## Geciteerde passage
_ _ _ _ _ _ _

2.4. Consument is op 8 april 2002 akkoord gegaan met de hypotheekofferte. De Bank heeft de hypothecaire geldlening aan Consument verstrekt. Het bedrag van € 75.000,- is door Consument gestort in de verzekering bij Hooge Huys, waaruit de periodieke uitkeringen werden onttrokken. Uit de verzekering werd aanvankelijk maandelijks een bedrag van € 571,17 onttrokken. Na een rentedaling in 2006 werd er maandelijks een bedrag van € 300,- onttrokken.

2.5. In 2005 is er gesproken over aanpassingen op de geldlening, waarbij het restantbedrag dat bestemd was voor de periodieke uitkering zou worden aangewend ter aflossing op de geldlening. Eind november 2005 heeft er tussen de Bank en de tussenpersoon [naam kantoor] van Consument (tot 2004 een van de kantoren van de Adviseur) een e-mailwisseling plaatsgevonden. Hierin staat – onder andere – het volgende:

2.6. In februari 2017 heeft Consument het bericht ontvangen dat de betreffende verzekering geen waarde meer had.

3. Vordering, klacht en verweer

Vordering Consument
3.1. Consument vordert vergoeding van de door haar geleden schade.

Grondslagen en argumenten daarvoor
3.2. Aan deze vordering legt Consument ten grondslag dat de Bank haar zorgplicht jegens Consument heeft geschonden. In het bijzonder stelt Consument samengevat:
– De Bank had de aangevraagde hypotheekconstructie niet mogen accepteren. Door deze constructie zit Consument opgezadeld met een € 75.000,- hogere hypotheekschuld en hogere maandlasten. Consument had deze € 75.000,- willen gebruiken om een deel van de aankoopsom te financieringen. Er is sprake van overkreditering omdat het toenmalige inkomen niet toereikend zou zijn voor de verstrekte hypotheeksom.

_ _ _ _ _ _ _

## Opdracht 1
Zet alsjeblieft de regels uit de vermeldingen als JSON-lijst van strings, één string per regel en zonder lege regels. Begin bij de regel met "PR [#1517](https://github.com/ZacSweers/CatchUp/pull/1517) to" en ga door tot en met de regel met "[Catching Up on".
De passage en de vermeldingen komen uit verschillende bronnen.

## Broninformatie
_ _ _ _ _ _ _

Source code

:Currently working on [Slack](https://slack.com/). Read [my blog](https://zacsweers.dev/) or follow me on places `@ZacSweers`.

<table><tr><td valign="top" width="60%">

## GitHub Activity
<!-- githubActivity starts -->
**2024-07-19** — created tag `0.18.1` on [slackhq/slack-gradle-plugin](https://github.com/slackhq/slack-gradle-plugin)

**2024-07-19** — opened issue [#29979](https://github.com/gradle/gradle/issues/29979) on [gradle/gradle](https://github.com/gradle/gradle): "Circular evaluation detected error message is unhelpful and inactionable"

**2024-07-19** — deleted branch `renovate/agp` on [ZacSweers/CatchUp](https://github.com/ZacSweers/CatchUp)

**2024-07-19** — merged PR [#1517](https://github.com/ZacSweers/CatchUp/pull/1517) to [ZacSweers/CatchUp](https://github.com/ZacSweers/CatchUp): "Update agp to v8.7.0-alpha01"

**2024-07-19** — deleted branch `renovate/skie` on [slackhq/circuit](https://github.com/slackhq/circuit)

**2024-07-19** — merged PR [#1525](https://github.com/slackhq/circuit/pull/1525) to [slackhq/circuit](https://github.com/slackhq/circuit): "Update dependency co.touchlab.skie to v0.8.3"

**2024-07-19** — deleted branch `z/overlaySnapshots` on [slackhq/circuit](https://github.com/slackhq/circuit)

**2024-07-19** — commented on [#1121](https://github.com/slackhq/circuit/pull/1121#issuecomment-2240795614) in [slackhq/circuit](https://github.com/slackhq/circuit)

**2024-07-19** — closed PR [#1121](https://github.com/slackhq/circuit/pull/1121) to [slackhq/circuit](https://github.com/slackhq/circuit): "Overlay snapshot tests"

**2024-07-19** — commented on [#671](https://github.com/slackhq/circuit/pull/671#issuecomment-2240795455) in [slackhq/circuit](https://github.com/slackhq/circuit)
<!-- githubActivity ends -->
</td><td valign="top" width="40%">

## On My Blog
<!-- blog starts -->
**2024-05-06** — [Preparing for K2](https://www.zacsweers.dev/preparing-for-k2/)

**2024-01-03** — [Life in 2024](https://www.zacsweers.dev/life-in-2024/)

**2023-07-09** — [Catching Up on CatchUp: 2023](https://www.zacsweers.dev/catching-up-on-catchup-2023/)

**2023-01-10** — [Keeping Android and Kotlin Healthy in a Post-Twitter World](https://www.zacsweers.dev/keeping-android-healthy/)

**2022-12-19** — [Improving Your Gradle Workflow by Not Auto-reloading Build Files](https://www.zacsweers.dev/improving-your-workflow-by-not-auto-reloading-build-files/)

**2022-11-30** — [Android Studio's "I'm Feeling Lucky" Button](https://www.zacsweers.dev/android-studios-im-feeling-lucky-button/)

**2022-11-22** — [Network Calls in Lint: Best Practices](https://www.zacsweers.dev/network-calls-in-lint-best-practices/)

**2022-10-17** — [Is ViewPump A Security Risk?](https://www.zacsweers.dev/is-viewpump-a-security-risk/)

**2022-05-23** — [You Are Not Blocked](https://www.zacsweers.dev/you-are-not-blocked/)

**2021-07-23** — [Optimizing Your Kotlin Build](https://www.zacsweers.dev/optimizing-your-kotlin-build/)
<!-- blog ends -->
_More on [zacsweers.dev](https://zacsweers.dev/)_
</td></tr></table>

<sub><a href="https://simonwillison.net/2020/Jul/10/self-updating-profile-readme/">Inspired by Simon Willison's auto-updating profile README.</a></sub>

_ _ _ _ _ _ _

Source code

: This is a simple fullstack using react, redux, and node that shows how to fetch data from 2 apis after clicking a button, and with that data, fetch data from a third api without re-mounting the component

_ _ _ _ _ _ _

## Opdracht 2
Beantwoord over de passage:
(a) Op welke datum ging Consument akkoord met de hypotheekofferte?
(b) Wanneer ontving Consument het bericht dat de verzekering geen waarde meer had?
(c) Wat vordert Consument?

## Antwoordvak 1
[
  "**2024-07-19** — merged PR [#1517](https://github.com/ZacSweers/CatchUp/pull/1517) to [ZacSweers/CatchUp](https://github.com/ZacSweers/CatchUp): \"Update agp to v8.7.0-alpha01\"",
  "**2024-07-19** — deleted branch `renovate/skie` on [slackhq/circuit](https://github.com/slackhq/circuit)",
  "**2024-07-19** — merged PR [#1525](https://github.com/slackhq/circuit/pull/1525) to [slackhq/circuit](https://github.com/slackhq/circuit): \"Update dependency co.touchlab.skie to v0.8.3\"",
  "**2024-07-19** — deleted branch `z/overlaySnapshots` on [slackhq/circuit](https://github.com/slackhq/circuit)",
  "**2024-07-19** — commented on [#1121](https://github.com/slackhq/circuit/pull/1121#issuecomment-2240795614) in [slackhq/circuit](https://github.com/slackhq/circuit)",
  "**2024-07-19** — closed PR [#1121](https://github.com/slackhq/circuit/pull/1121) to [slackhq/circuit](https://github.com/slackhq/circuit): \"Overlay snapshot tests\"",
  "**2024-07-19** — commented on [#671](https://github.com/slackhq/circuit/pull/671#issuecomment-2240795455) in [slackhq/circuit](https://github.com/slackhq/circuit)",
  "<!-- githubActivity ends -->",
  "</td><td valign=\"top\" width=\"40%\">",
  "## On My Blog",
  "<!-- blog starts -->",
  "**2024-05-06** — [Preparing for K2](https://www.zacsweers.dev/preparing-for-k2/)",
  "**2024-01-03** — [Life in 2024](https://www.zacsweers.dev/life-in-2024/)",
  "**2023-07-09** — [Catching Up on CatchUp: 2023](https://www.zacsweers.dev/catching-up-on-catchup-2023/)"
]

## Antwoordvak 2
(a) Op 8 april 2002.
(b) In februari 2017.
(c) Vergoeding van de door haar geleden schade.